岡田様 「私たちのSalesforce環境に対するアドオンだったので、Hybrid Service 担当チームの皆さんが土台をよく理解されていたことによって、開発を担当するデベロッパー部門の方への情報連携も非常にスムーズで、計画通りに実装することができました。このツールの具体的な成果が見えてくるのはこれからですが、営業サイドでは、今までにない『新しい営業の武器』ができたことを非常に喜んでいます」
今後の展望
さらなる事業拡大に向けて、営業バックオフィスの改善にも着手
HitomeQ ケアサポートは、2016年の上市以降、何度かのサービスアーキテクチャ変更を行ってきた。数年前からは、事業規模拡大に対応するためにオンプレミスからパブリッククラウド型に移行してサービス基盤を構築しており、この先も当面はパブリッククラウド利用による事業拡大を目指すという。

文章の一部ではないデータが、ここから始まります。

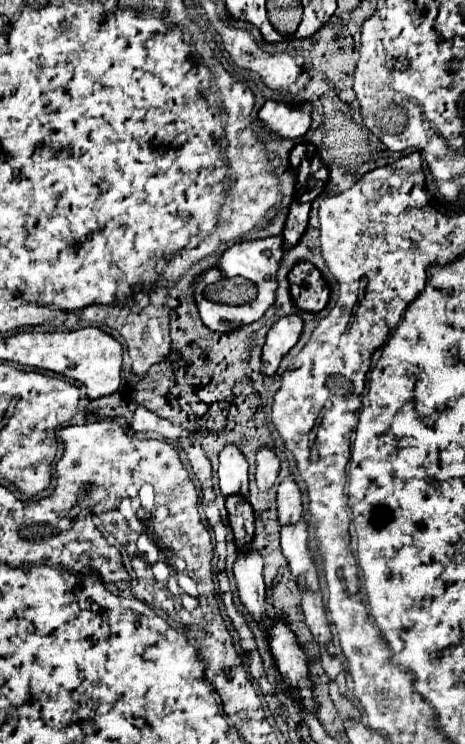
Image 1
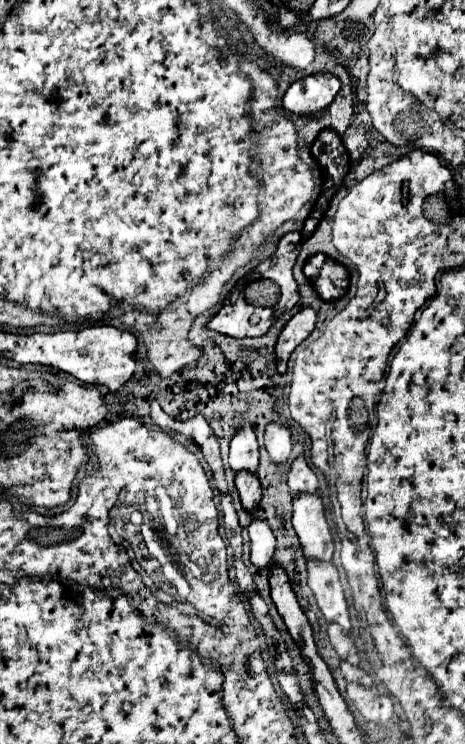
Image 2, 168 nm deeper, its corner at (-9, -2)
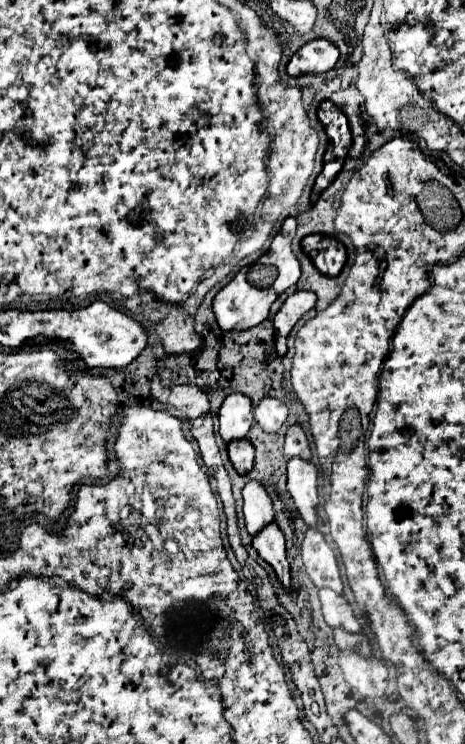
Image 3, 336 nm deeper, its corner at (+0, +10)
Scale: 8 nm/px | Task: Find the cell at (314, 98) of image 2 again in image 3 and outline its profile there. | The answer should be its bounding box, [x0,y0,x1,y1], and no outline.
[287,38,339,74]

今後もさらなる介護現場のDXを目指して、他社にはない非常にユニークなデータ資産:「高齢者の居室における360度の映像と24時間365日の行動データ」の活用を促進するために、新しくデータ活用基盤を構築し、運用開始する予定だとという。
こうした事業拡大を担うにあたり、営業フロントオフィスについては今回の取引先/取引先責任者/商談管理等の整備によって、この先の大幅改修は不要と言えるところまで「土台」を固めることができた。次に着手を考えているのは、販売管理などの営業バックオフィスが使用する部分の改善と強化だ。この点においても、サークレイスの運用支援に対する期待は高い。

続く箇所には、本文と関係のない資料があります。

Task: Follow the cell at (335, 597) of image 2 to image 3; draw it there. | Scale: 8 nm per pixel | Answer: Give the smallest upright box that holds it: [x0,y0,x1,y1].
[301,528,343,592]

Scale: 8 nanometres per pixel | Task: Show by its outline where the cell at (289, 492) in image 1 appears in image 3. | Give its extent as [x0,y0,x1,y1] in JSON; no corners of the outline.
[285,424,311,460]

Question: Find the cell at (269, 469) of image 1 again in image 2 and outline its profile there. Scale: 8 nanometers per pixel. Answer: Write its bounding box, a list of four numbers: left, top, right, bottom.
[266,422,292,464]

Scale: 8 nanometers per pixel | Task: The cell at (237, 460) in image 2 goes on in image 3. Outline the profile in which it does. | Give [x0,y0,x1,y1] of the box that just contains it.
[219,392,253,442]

今井様 「最近では、営業バックオフィスの全体構造をどうするかといったところまでサポートチームの皆さんと話しており、親身に相談に乘っていただいています。現在利用可能な複数のツールの中から、どの機能を採用するのが当社にとって最適解なのか、皆さんと試行錯誤しながら検討を進めています」
岡田様 「当社で利用中のシステムの強化・有効活用と、より一層の全体最適のために、サークレイスの皆さんに一緒に取り組んでいただきたいですし、継続してご支援いただきたいと思っています」
サークレイスでは、コニカミノルタのHitomeQ ケアサポートサービスが現在も継続的に拡充してゆく中で、Hybrid Service のチーム型による伴走支援サービスが、HitomeQ事業の進化のかたちに非常にフィットしていたと考えており、そのことが Salesforce運用保守パートナーとしてサービスを長くご利用いただけている要因だと考えている。この先も、HitomeQ事業の発展とともに、サークレイスのHybrid Service for Salesforce サービスの拡充とサポートメンバーの成長を、共に歩ませていただくことができれば非常に有難い。